▶ 本文
________________________

他の人が書かない洋楽レビュー

音楽雑誌を見ても自分の知りたい内容が載っていないので、自分で書いてみました。

ヒューイ・ルイス&ザ ニュース | SPORTS・アルバムガイド

Sports / Huey Lewis&The News  1983

ヒューイ ルイス&ザ ニュースといえば、バック トゥ ザ フューチャーの主題歌2曲と83年の大ヒットアルバムである本盤がよく知られている。

ただ、このアルバムからシングルヒットを連発したた収録曲のほぼ全部がベスト盤に入っている。

だからベスト盤から聴いてしまうと、購入があとまわしになってしまうアルバム、それが「SPORTS」なだ。

 

 そこでヒューイ ルイス&ザ ニュースに興味があるひとはまず「SPORTS」から聴くことをオススメする。

大ヒットアルバムであるし、この曲順ならではの流れもある。

これを聴いてからベスト盤やほかのアルバムに行くのがもっとも選択肢を増やす順序のようにおもう。

実際 ベスト盤だけしか聴かないのはもったいないバンドなのだから。 


80年代ロックを代表する名盤SPORTS

では、「SPORTS」について書いていこう。

取り上げるのは2013年リマスター2枚組。

発売30周年リマスターのことである。

CD1がオリジナルアルバムのリマスター、

CD2がオリジナルアルバム収録曲のライヴテイクを集めたLIVE SPORTSという題目になっている。

以下はCD1 オリジナルアルバムの曲目。

 

Sports Track Listing:

  1. The Heart of Rock & Roll
  2. Heart And Soul
  3. Bad is Bad
  4. I Want A New Drug
  5. Walking On A Thin Line
  6. Finally Found A Home
  7. If This Is It
  8. You Crack Me Up
  9. Honky Tonk Blues

このアルバムは全9曲中、5曲がシングルヒットした特大ヒットアルバム。

________________________

▶ データ記録
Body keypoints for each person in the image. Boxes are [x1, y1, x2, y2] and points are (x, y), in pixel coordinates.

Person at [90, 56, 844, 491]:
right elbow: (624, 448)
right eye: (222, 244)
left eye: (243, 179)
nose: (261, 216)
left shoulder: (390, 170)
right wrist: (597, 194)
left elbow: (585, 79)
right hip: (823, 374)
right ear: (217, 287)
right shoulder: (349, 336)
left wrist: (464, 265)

________________________

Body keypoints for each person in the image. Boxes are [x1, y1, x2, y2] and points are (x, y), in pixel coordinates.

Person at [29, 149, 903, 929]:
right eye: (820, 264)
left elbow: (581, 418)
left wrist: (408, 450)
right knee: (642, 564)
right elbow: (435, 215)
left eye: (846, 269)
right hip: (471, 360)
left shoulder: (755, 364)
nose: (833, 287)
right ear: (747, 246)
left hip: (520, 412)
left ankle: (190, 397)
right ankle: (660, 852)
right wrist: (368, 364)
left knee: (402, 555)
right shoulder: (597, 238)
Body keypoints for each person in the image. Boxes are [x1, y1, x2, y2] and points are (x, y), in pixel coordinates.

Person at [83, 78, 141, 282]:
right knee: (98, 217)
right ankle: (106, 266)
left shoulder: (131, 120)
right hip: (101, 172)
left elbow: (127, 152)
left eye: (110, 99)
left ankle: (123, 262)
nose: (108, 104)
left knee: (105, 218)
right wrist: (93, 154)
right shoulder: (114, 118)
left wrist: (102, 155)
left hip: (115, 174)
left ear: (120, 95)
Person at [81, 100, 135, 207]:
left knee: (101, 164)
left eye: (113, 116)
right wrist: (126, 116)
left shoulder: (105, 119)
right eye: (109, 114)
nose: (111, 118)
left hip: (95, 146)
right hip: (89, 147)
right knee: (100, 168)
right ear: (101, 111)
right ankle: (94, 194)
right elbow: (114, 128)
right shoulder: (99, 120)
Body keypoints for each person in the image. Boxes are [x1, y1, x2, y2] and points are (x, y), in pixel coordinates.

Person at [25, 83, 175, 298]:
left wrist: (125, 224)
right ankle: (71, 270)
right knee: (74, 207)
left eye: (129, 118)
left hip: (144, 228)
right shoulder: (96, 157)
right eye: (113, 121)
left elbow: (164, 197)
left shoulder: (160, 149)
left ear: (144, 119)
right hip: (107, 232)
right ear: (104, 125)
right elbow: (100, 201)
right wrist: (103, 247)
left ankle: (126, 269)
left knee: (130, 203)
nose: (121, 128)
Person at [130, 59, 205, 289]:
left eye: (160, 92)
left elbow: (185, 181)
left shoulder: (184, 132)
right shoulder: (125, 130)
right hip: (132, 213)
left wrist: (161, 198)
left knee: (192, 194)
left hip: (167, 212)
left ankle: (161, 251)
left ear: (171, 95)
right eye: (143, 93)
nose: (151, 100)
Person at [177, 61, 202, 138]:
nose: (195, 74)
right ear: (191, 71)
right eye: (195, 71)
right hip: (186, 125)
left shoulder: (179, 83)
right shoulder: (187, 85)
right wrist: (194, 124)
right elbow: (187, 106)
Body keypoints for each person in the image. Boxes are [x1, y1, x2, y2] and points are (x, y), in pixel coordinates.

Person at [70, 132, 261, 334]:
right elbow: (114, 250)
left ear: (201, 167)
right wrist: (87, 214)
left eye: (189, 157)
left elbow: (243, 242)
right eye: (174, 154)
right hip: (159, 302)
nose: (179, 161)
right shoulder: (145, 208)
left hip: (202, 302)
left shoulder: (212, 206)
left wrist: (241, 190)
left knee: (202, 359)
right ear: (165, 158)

________________________

▶ 練習課題
1) 本文にある「SPORTS」の曲目のうち、6曲目から9曲目までの曲名をすべて挙げよ。
2) 本文の「ヒューイ ルイス&ザ ニュースといえば」で始まる段落を、主な事実を残してより短く書き直せ。
3) 本文のうち、「Sports / Huey」から「それが「SPORTS」なだ。」までを、その語句も含めてそのまま出力せよ。
データの各項目は本文とは関係がない。

▶ 解答一覧
1) Finally Found A Home、If This Is It、You Crack Me Up、Honky Tonk Blues

2) ヒューイ ルイス&ザ ニュースの代表作は、バック トゥ ザ フューチャーの主題歌2曲と83年の大ヒットアルバムである本盤だ。

3)
Sports / Huey Lewis&The News  1983

ヒューイ ルイス&ザ ニュースといえば、バック トゥ ザ フューチャーの主題歌2曲と83年の大ヒットアルバムである本盤がよく知られている。

ただ、このアルバムからシングルヒットを連発したた収録曲のほぼ全部がベスト盤に入っている。

だからベスト盤から聴いてしまうと、購入があとまわしになってしまうアルバム、それが「SPORTS」なだ。